JOB ITEM:
Copy all the lines of the records below, replacing "Instructor" with "Lecturer" and leaving everything else untouched. Omit the pictures.

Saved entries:
___
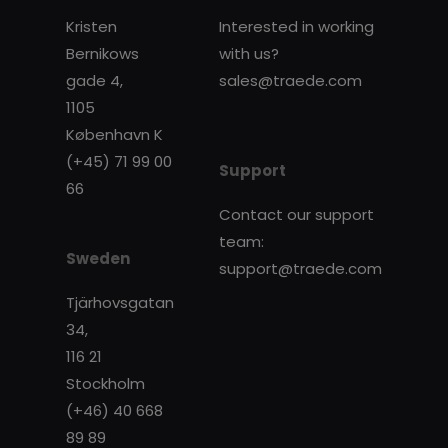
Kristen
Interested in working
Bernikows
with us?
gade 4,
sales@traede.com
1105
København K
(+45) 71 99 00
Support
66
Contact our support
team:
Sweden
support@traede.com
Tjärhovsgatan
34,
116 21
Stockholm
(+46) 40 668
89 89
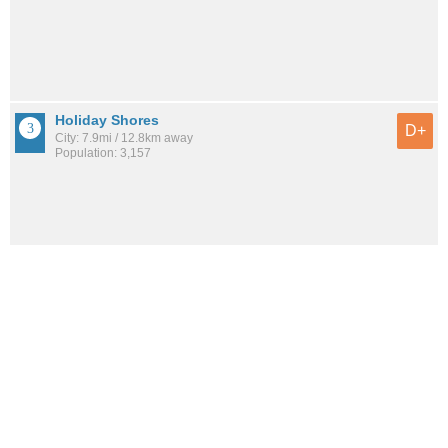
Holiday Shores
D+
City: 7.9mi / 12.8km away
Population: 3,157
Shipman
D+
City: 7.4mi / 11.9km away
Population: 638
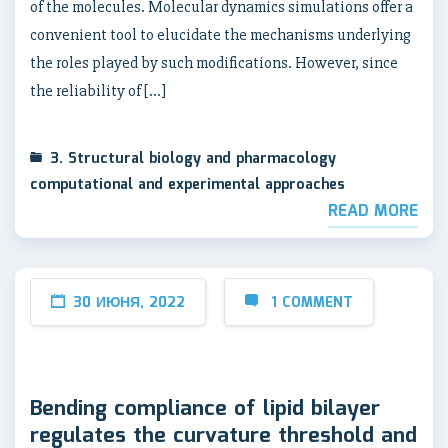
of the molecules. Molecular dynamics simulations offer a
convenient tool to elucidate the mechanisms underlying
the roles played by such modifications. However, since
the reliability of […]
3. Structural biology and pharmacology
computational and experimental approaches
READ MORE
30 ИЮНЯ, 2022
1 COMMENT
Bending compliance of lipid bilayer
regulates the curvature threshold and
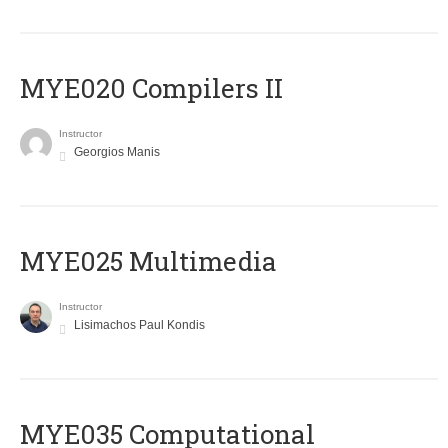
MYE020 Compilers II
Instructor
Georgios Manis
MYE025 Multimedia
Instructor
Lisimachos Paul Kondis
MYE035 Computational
___
OUTPUT FOR THIS EXERCISE:
Kristen
Interested in working
Bernikows
with us?
gade 4,
sales@traede.com
1105
København K
(+45) 71 99 00
Support
66
Contact our support
team:
Sweden
support@traede.com
Tjärhovsgatan
34,
116 21
Stockholm
(+46) 40 668
89 89
Holiday Shores
D+
City: 7.9mi / 12.8km away
Population: 3,157
Shipman
D+
City: 7.4mi / 11.9km away
Population: 638
of the molecules. Molecular dynamics simulations offer a
convenient tool to elucidate the mechanisms underlying
the roles played by such modifications. However, since
the reliability of […]
3. Structural biology and pharmacology
computational and experimental approaches
READ MORE
30 ИЮНЯ, 2022
1 COMMENT
Bending compliance of lipid bilayer
regulates the curvature threshold and
MYE020 Compilers II
Lecturer
Georgios Manis
MYE025 Multimedia
Lecturer
Lisimachos Paul Kondis
MYE035 Computational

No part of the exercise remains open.